Maka Halal Bihalal adalah suatu kegiatan saling bermaafan atas kesalahan dan kekhilafan sesudah lebaran melalui silaturahmi.

Sehingga, dapat mengubah hubungan sesama manusia dari benci menjadi senang, dari sombong menjadi rendah hati dan dari berdosa menjadi bebas dari dosa.

Sejarah halalbihalal

Melansir dari laman kompas.com, ada beberapa versi yang menggambarkan bagaimana halalbihalal muncul di masyarakat ketika lebaran tiba.

Simak penjelasannya berikut ini.

Halalbihalal dari Solo

Salah satu versi menyebutkan, halalbihalal berasal dari kata "alal behalal" dan "halal behalal".

Kedua kalimat tersebut tercantum dalam Kamus Jawa-Belanda karya Dr Th Pigeaud pada 1938.

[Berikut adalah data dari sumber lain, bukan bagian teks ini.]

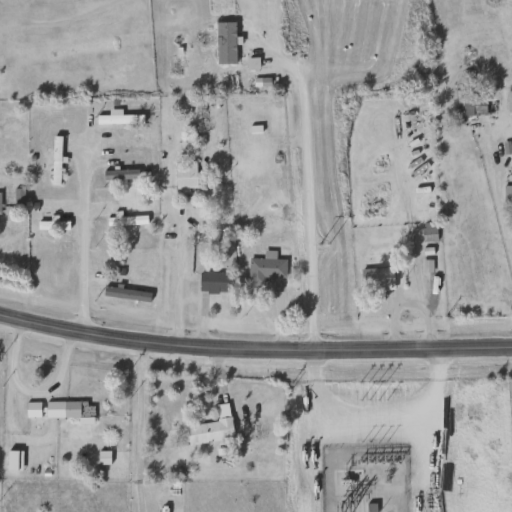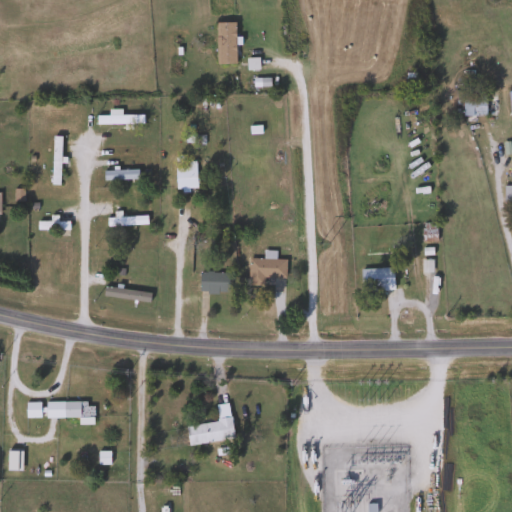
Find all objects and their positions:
building: (223, 49)
building: (223, 49)
building: (471, 103)
building: (471, 103)
building: (115, 119)
building: (116, 119)
building: (53, 160)
building: (53, 160)
building: (182, 177)
building: (182, 177)
building: (507, 189)
building: (507, 190)
road: (305, 194)
road: (497, 204)
building: (123, 221)
building: (124, 221)
building: (49, 226)
building: (50, 226)
road: (81, 241)
power tower: (324, 244)
building: (262, 271)
building: (262, 271)
road: (175, 278)
building: (374, 279)
building: (374, 280)
building: (210, 282)
building: (210, 282)
road: (280, 318)
road: (254, 350)
road: (32, 387)
building: (55, 410)
building: (56, 410)
road: (13, 424)
road: (141, 426)
building: (206, 432)
building: (206, 433)
power substation: (354, 469)
building: (368, 507)
building: (368, 507)
power tower: (345, 509)
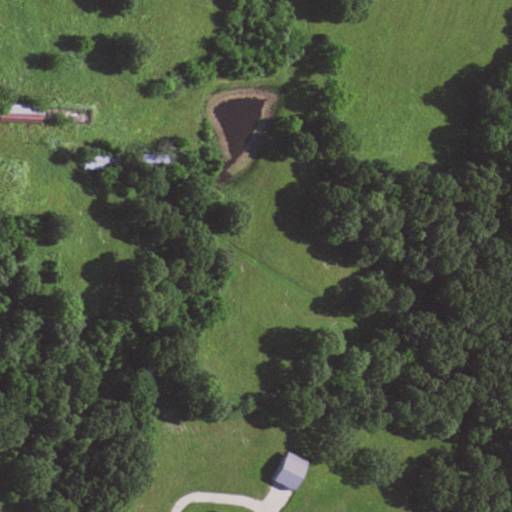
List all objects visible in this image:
building: (19, 109)
building: (127, 158)
road: (58, 160)
building: (287, 467)
road: (218, 494)
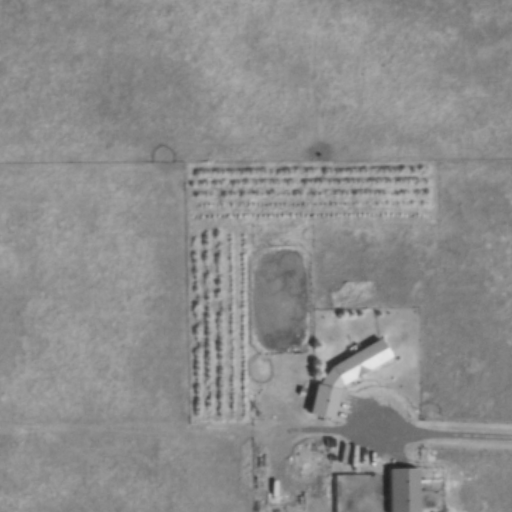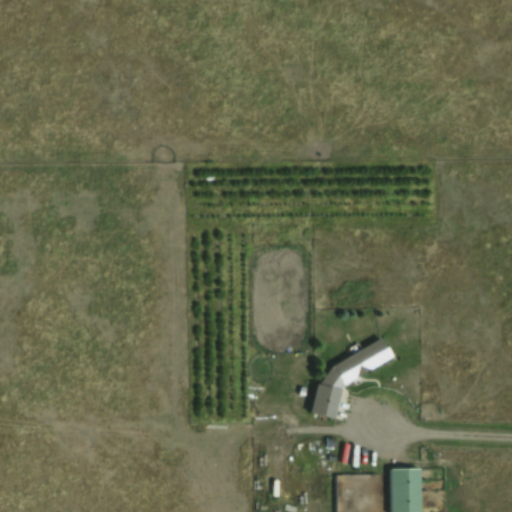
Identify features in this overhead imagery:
building: (324, 318)
building: (346, 375)
building: (404, 489)
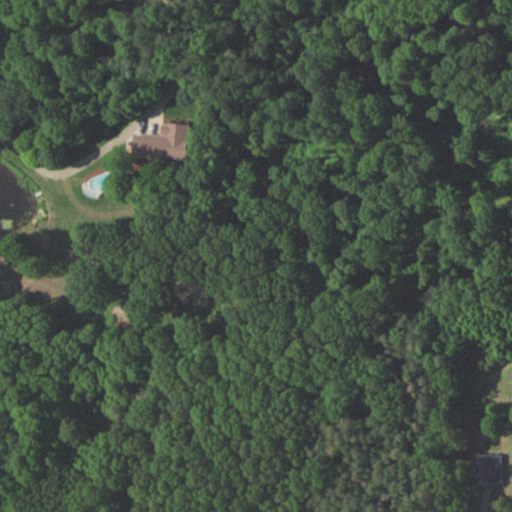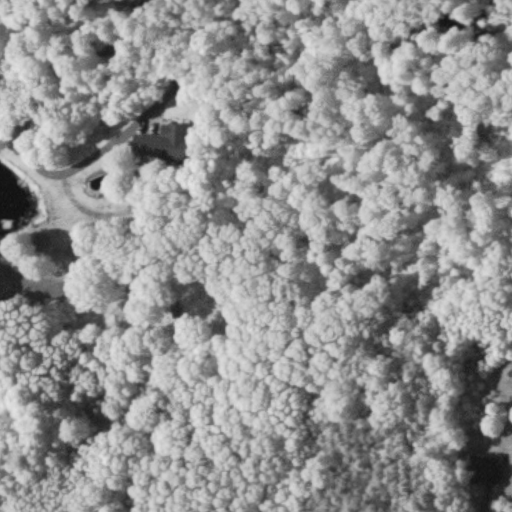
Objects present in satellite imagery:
road: (87, 147)
building: (165, 147)
building: (486, 473)
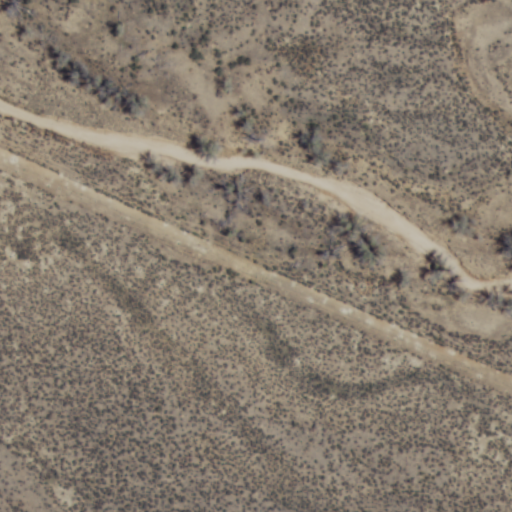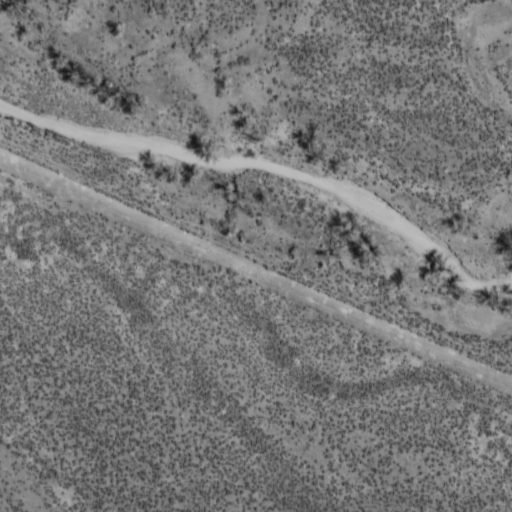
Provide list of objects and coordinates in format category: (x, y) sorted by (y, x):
river: (237, 162)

Pigeaud dalam kamusnya mencatat, "alal behalal" memiliki arti salam (datang, pergi) untuk memohon maaf atas kesalahan kepada orang yang lebih tua atau orang lain usai puasa (lebaran, Tahun Baru Jawa).

Di sisi lain, "halal behalal" juga mempunyai arti salam (datang, pergi) untuk (saling memaafkan di waktu lebaran).

Disebutkan bahwa tradisi ini berasal dari pedagang martabak asal India di Taman Sriwedari, Solo, Jawa Tengah pada 1935-1936.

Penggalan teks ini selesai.